No entanto, os CDC, principal agência de saúde dos EUA, decidiram elevar para o nível 1 - o mais alto - a sua resposta, tal como tinha feito durante o surto recorde de Ébola em 2014.

Este nível elevado de resposta é "um sinal interno" que indica que a situação "representa agora a prioridade mais alta dentro da agência", sublinhou hoje um responsável dos CDC.

Esta mudança permitirá assim "mobilizar pessoal e recursos adicionais" e "mais rapidamente se isso se mostrar necessário", disse.

Mais de um mês após a sua declaração, a atual surto de Ébola na RD Congo ainda não está controlado e já causou pelo menos 304 mortos e contaminou 1.115 pessoas, segundo o último balanço, espalhando-se para o vizinho Uganda, onde foram registados vinte casos, incluindo dois óbitos.

Se não for rapidamente contido, este surto poderá alcançar a mesma dimensão da que ocorreu no continente africano entre 2014 e 2016, ou até superar, alertaram nas últimas semanas responsáveis de saúde americanos.

Tendo começado na Guiné, este surto, o mais violento da história do Ébola, atingiu África Ocidental e causou mais de 11.000 mortos, segundo a Organização Mundial da Saúde (OMS).

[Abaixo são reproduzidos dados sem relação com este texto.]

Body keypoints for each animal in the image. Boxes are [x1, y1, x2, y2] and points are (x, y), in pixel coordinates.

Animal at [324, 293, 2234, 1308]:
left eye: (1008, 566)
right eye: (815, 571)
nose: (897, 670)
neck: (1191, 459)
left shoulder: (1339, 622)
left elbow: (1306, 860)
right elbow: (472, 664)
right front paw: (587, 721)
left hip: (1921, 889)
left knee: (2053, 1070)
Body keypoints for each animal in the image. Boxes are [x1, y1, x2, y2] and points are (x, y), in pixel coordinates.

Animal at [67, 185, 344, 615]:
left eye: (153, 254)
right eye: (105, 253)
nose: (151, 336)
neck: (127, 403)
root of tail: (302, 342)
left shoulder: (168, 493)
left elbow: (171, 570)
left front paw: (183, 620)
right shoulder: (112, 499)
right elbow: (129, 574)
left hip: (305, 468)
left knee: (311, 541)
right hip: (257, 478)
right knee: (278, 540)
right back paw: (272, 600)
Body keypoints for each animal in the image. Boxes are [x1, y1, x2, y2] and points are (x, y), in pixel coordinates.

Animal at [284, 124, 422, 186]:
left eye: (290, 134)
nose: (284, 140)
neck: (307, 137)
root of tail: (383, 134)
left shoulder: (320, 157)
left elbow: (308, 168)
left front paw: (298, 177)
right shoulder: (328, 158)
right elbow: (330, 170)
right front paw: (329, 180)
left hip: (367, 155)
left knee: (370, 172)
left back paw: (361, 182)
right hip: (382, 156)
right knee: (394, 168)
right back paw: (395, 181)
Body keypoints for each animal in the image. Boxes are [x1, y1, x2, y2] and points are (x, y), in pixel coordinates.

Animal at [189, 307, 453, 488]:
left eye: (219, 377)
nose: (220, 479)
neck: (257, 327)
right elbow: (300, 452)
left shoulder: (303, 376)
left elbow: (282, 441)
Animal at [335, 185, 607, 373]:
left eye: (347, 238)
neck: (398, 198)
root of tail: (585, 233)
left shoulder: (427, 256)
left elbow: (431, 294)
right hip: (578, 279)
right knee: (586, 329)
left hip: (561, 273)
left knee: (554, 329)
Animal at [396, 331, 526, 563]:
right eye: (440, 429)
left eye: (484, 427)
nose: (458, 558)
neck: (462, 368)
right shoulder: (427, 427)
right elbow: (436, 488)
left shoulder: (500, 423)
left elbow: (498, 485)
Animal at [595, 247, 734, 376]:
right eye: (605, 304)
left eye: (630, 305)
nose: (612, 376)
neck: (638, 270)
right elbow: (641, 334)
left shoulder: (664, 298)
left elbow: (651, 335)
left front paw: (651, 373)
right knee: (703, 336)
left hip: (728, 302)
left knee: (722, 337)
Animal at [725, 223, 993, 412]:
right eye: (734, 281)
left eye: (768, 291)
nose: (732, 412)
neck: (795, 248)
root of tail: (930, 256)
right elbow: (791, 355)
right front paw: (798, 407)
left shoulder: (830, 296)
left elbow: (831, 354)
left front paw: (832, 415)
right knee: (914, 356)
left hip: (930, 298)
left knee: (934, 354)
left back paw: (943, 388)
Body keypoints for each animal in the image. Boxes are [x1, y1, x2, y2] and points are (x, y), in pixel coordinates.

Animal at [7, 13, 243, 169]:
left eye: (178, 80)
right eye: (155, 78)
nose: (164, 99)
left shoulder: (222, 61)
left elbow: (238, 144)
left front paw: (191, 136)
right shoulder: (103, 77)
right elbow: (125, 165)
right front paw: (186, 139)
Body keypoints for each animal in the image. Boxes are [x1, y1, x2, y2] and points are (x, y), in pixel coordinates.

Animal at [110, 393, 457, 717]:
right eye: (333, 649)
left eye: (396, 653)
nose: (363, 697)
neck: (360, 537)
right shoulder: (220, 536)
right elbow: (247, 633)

Para combater a progressão do surto atual, que envolve a variante Bundibugyo do vírus, bastante rara e para a qual atualmente não existe qualquer vacina ou tratamento aprovado, os Estados Unidos anunciou hoje que iria apoiar o envio de doses de MBP134, um tratamento experimental à base de anticorpos monoclonais na RD Congo e Uganda.

Outras doses deste tratamento serão enviadas para a Universidade de Oxford, no Reino Unido, para um ensaio clínico, disseram as autoridades de saúde americanas num comunicado.

As autoridades também afirmaram estar prontas para enviar 2.500 testes que permitem detetar em pessoas falecidas uma infeção pelo vírus Ébola e identificar a variante envolvida.